A chill of foreboding ran through Dan as he
saw Carrie disappear into that hole, swallowed by the darkness. God knew what
could be in there.

           
 
"Carrie? You there? You okay?"

           
 
Her face floated back into the light. "Of
course I'm okay. Kind of cool in here, and dusty, and it looks . . .
empty."

           
 
I could have told you that, Dan thought, but
kept it to himself. He'd give anything to make this right for her, but that was
impossible. So the least he could do was be there when the hurt hit.

           
 
"Stand back a little. I'm coming
in."

           
 
Dan slid down onto his back and entered the
opening feet first. A tight squeeze but he managed to wriggle through with only
a few minor scrapes and scratches.

           
 
Carrie stood a few feet away, her back to him,
playing her flashlight beam along the walls.

           
 
"You're right," he said, coughing as
he brushed himself off. "A lot cooler in here. Almost cold."

           
 
Quickly he flashed his own beam around. Not a
cave so much as a rocky alcove, maybe a dozen feet deep and fifteen wide, with
rough, pocked walls. And no doubt about its being empty. Not even a spider.
Just dust—dry, powdered rock—layering the floor. Only Carrie's footprints and
his own marred the silky surface.

           
 
What do I say? he wondered. Do I say
anything
—or let Carrie say it first?

           
 
As he stepped toward her, Carrie suddenly
moved away to the left.

           
 
"Look, Dan.
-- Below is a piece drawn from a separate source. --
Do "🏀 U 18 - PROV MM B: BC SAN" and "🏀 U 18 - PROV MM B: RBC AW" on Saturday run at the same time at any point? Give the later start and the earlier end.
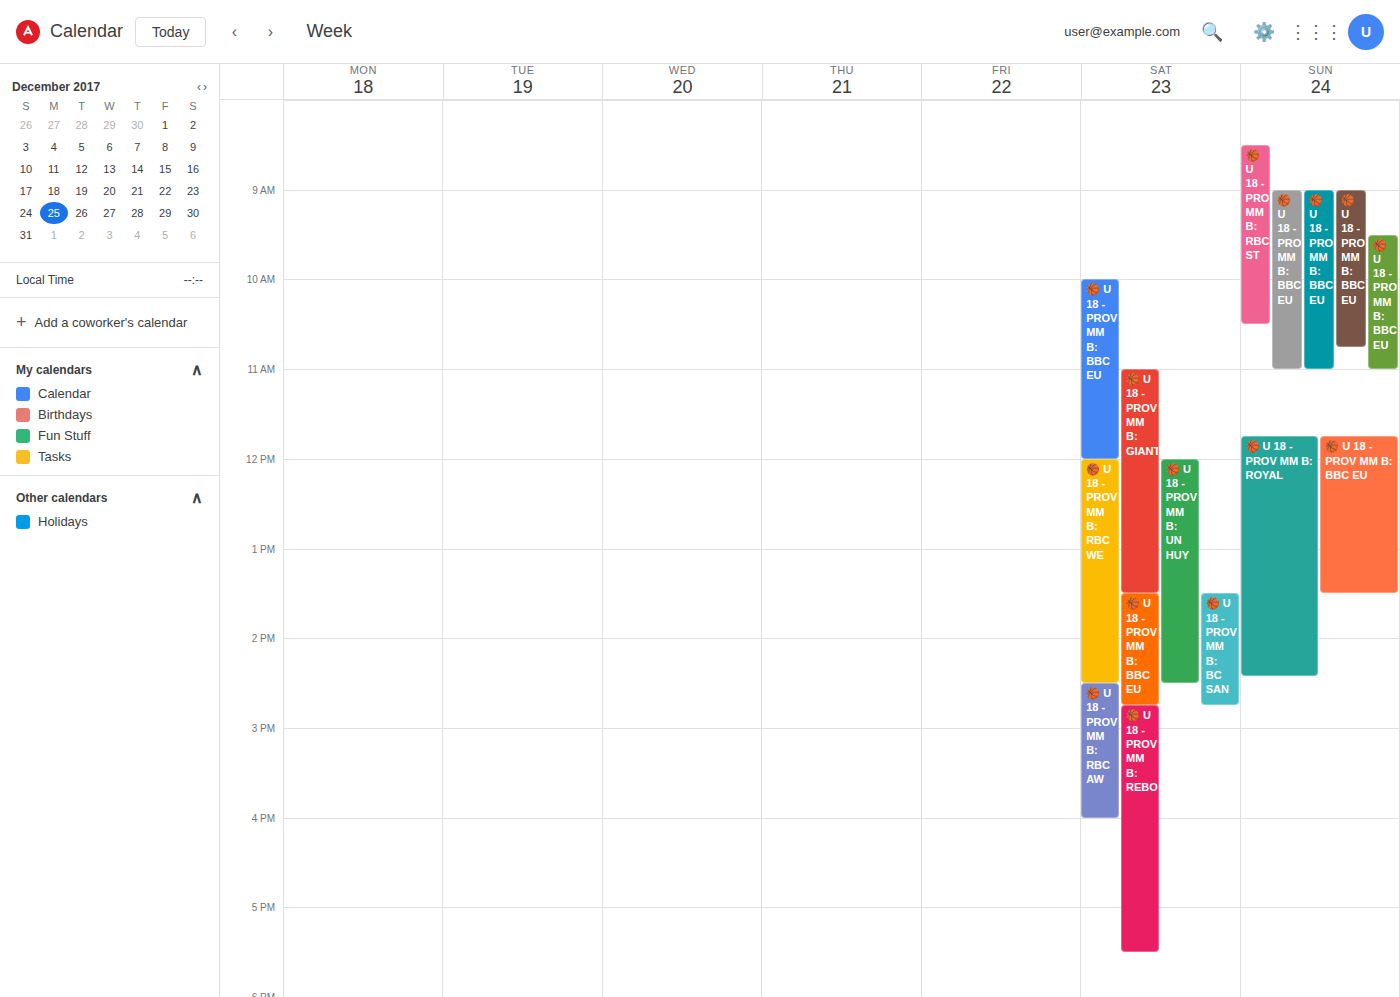
"🏀 U 18 - PROV MM B: RBC AW" starts at 2:30 PM, before "🏀 U 18 - PROV MM B: BC SAN" ends at 2:45 PM -- they overlap.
I think there's a tunnel
here."

           
 
Dan caught up to her, joined his flash beam to
hers, and realized that what he had thought to be a pocket recess near the
floor of the cave was actually an opening into another chamber.

           
 
Carrie dropped to her hands and knees and
shone her light through.

           
 
"See anything?" Dan said, hovering
over her.

           
 
"Looks like more of the same. Tunnels
only a couple of feet long. I'm going in for a look."